╭─ PROVIDED PASSAGE

Perhaps you won’t use your home’s equity for retirement, a small business, educational expenses, or other important financial goals. But even if you decide to pass your home on to your children, a charity, or a long-lost relative, it’s still a valuable asset and a worthwhile investment.

The decision of if and when to buy a home can be complex. Money matters, but so do personal and emotional issues. Buying a home is a big deal — you’re settling down. Can you really see yourself coming home to this same place day after day, year after year? Of course, you can always move, but doing so, especially within just a few years of purchasing the home, can be costly and cumbersome, and now you’ve got a financial obligation to deal with.

The pros and cons of ownership

Some people — particularly enthusiastic salespeople in the real estate business — believe everybody should own a home. You may hear them say things like “Buy a home for the tax breaks” or “Renting is like throwing your money away.”

The bulk of home ownership costs — namely, mortgage interest and property taxes — are tax-deductible, subject to limitations. However, these tax breaks are already largely factored into the higher cost of owning a home. So, don’t buy a home just because of the tax breaks.

If such tax breaks didn’t exist, housing prices would be lower because the effective cost of owning would be so much higher. I wouldn’t be put off by tax reform discussions that mention reducing or even eliminating home-buying tax breaks — the odds of such changes passing are slim to none.

Renting isn’t necessarily equal to “throwing your money away.” In fact, renting can have a number of benefits, such as the following:

  • In some communities, with a given type of property, renting is less costly than buying. Happy and successful renters I’ve seen include people who pay low rent, perhaps because they’ve made housing sacrifices. If you can sock away 10 percent or more of your earnings while renting, you’re probably well on your way to accomplishing your future financial goals.
  • You can save money and hopefully invest in other financial assets. Stocks, bonds, and mutual and exchange-traded funds are quite accessible and useful in retirement. Some long-term homeowners, by contrast, have a substantial portion of their wealth tied up in their homes. (Remember: Accessibility is a double-edged sword because it may tempt you as a cash-rich renter to blow the money in the short term.)
  • Renting has potential emotional and psychological rewards. The main reward is the not-so-inconsequential fact that you have more flexibility to pack up and move on. You may have a lease to fulfill, but you may be able to renegotiate it if you need to move on. As a homeowner, you have a major monthly payment to take care of. To some people, this responsibility feels like a financial ball and chain. After all, you have no guarantee that you can sell your home in a timely fashion or at the price you desire if you want to move.

╰─

**BRIEF 1:**
From the home-ownership passage, set down everything from "Perhaps you won’t" down to "a worthwhile investment.".
**BRIEF 2:**
According to the home-ownership passage, which two costs make up the bulk of home ownership costs?

╭─ DATASET CONTENT

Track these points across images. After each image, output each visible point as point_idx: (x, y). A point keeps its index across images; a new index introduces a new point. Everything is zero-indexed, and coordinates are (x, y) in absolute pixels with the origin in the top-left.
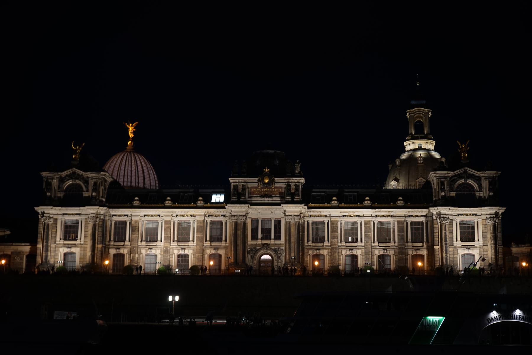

╰─

**FULL RESPONSE 1:**
Perhaps you won’t use your home’s equity for retirement, a small business, educational expenses, or other important financial goals. But even if you decide to pass your home on to your children, a charity, or a long-lost relative, it’s still a valuable asset and a worthwhile investment.

**FULL RESPONSE 2:**
Mortgage interest and property taxes.